«Concretezza»: non c’è parola più spesso ripetuta dai politici, da una settimana a questa parte. Ma è come l’araba fenice di Mozart e Dal Ponte: che ci sia, anzi che ci debba essere, ciascun lo dice ma dove sia nessun lo sa. Il piano che Vittorio Colao ha presentato ieri agli Stati generali di Villa Pamphili di spunti concreti ne offre. Persino troppi: in un trattato enciclopedico ma privo di indirizzo preciso qualcosa verrà preso di certo dal governo. Il punto è che la decisione di cosa prendere, cioè di cosa tradurre in una decina di leggi, spetta appunto al governo e da quel punto di vista segnali non ne sono arrivati. Il masterplan di Conte e Gualtieri va infatti appena oltre un listone di quel che sarebbe necessario fare.

DI CONCRETO C’È di certo il prolungamento della cassa integrazione offerto ai sindacati, che però è ancora un provvedimento emergenziale. I leader delle Confederazioni hanno apprezzato, segnalando però che non basta. Hanno ripetuto in coro che bisogna anche prolungare il blocco dei licenziamenti, destinato senza un nuovo intervento a scadere il 7 agosto, e stanziare i fondi per gli ammortizzatori. Il premier si è divincolato: non ha escluso né promesso. Alla fine quasi certamente il blocco verrà prolungato: altra scelta non c’è se si vuole evitare la crisi sociale di dimensioni in autunno.

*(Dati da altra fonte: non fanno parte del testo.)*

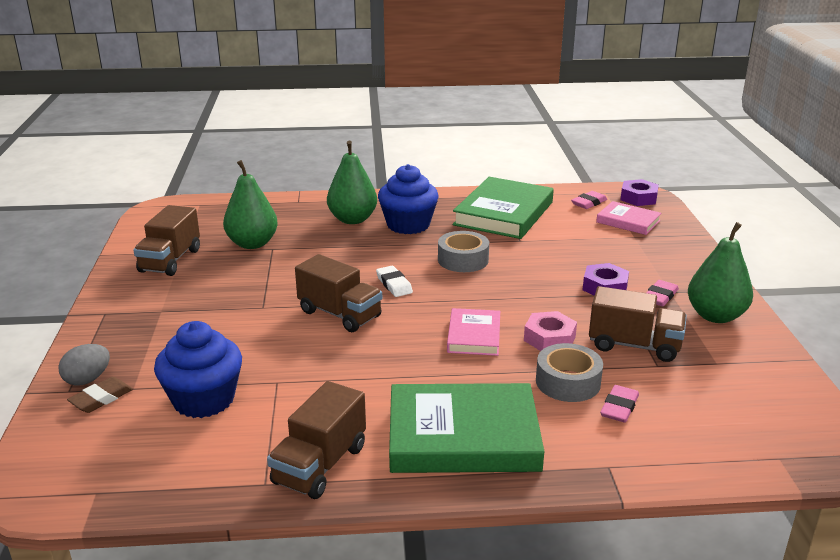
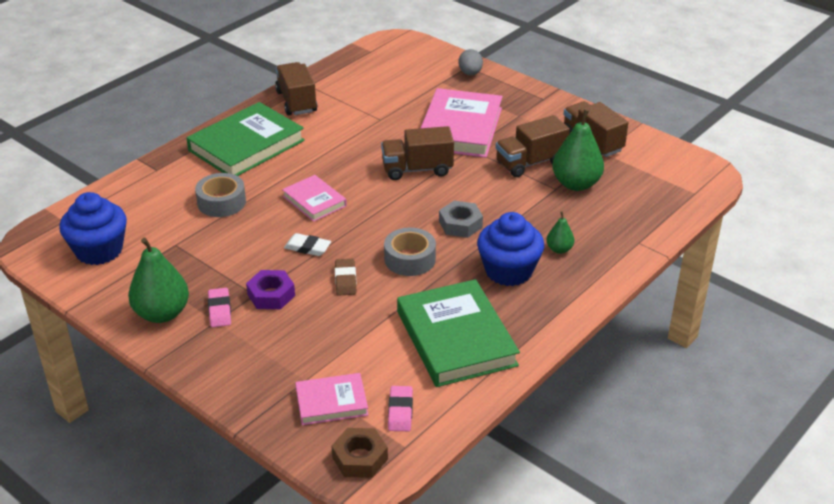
camera: 135 degrees right, 10 degrees up
brown eraser [67,377,133,413] -> brown eraser moved to [335,259,357,296]
blue cupcake [154,321,242,418] -> blue cupcake moved to [59,192,127,265]
green pear [327,141,377,224] -> green pear [547,211,574,254], size x0.51
white eraser [376,266,413,297] -> white eraser moved to [284,233,331,256]
pink nut [524,311,577,351] -> none
brown truck [589,286,687,362] -> brown truck moved to [495,115,570,177]
pink eraser [600,385,639,423] -> none
purple nut [620,179,659,206] -> brown nut [331,428,388,478]
none -> pink book [421,88,503,158]
none -> grey nut [439,201,483,238]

NEL BRIEFING con i giornalisti, Conte si è limitato a escludere una futura patrimoniale e ad annunciare che «sarà riformato lo strumento della Cassa integrazione». Come? Si vedrà. Di sfuggita ha anche alluso alla sua posizione personale, al centro di un furioso dibattito soprattutto nel M5S: «Sarò contento se a fine mandato tornerò a fare l’avvocato». Cose che si dicono, senza neppure pretendere che qualcuno ci creda.

Se con i sindacati è stato almeno evitato lo stato di belligeranza, altrettanto non può dirsi a proposito di Confindustria. L’intervento del presidente degli industriali è in calendario domani ma Carlo Bonomi è già partito all’attacco. Un’offensiva durissima che lascia prevedere fuoco e fiamme: «Ci aspettavamo un Piano preciso, con un cronoprogramma e con gli effetti attesi. Io questo Piano non lo ho visto». Di conseguenza gli industriali promettono, anzi minacciano, di presentarlo loro un bel Piano: «È già pronto e ben preciso. Lo pubblicheremo anche in un libro», avverte Bonomi. «Se hanno raccolto il nostro invito ben venga», replica diplomatico il premier. È appena il caso di notare dei Piani in cantiere si è ormai perso il conto.

Le bordate non si fermano qui: «Basta vedere Ilva e Alitalia per capire quanti danni produce la propensione dello Stato a entrare come gestore nell’economia«, affonda la lama Bonomi. Non è una battuta tagliente scelta a caso. Gli obiettivi di Confindustria, che trova una sponda conclamata nella Iv di Renzi ma alla cui voce sono molto attente anche aree importanti del Pd, sono essenzialmente due: aiuti e sussidi convogliati tutti verso le aziende senza preoccuparsi troppo di chi rischia di annegare, altrimenti si tratterebbe di «inutili interventi a pioggia», e sostegno diretto dello Stato alle aziende in difficoltà senza però che ciò implichi il poter poi mettere becco nelle scelte delle aziende foraggiate. È il capitalismo italiano, bellezza, e da questo punto di vista davvero non cambia mai.

IL CONFLITTO con gli industriali è oggi il principale problema del governo, persino più allarmante delle eterne scosse telluriche nella maggioranza. La lista di questioni irrisolte e laceranti è lunga, ma in testa alla lista c’è, come al solito, il Mes. Emma Bonino si preparava a far scattare la trappola dopo l’intervento del premier di domani al Senato sul Consiglio europeo del 19 giugno: una mozione per costringere tutti a uscire allo scoperto e decidere subito sul Mes. Conte aveva però fiutato l’aria in anticipo e già venerdì scorso era stato stabilito che quella del premier sarà solo un’informativa che, a differenza delle «comunicazioni» non consente voti di sorta.

IL GOVERNO NON POTEVA fare altro, non avendo ancora trovato una mediazione con i 5S e non essendo ancora certo di poter far valere una richiesta del prestito da parte di altri Paesi che è probabile, ma non certa, e che farebbe in buona parte la differenza. Ma è la seconda volta che Conte svicola per evitare che il Parlamento si pronunci e domani il clima al Senato sarà bollente. Tra l’aula di palazzo Madama e il prevedibile bombardamento di Bonomi agli Stati generali non sarà una giornata facile.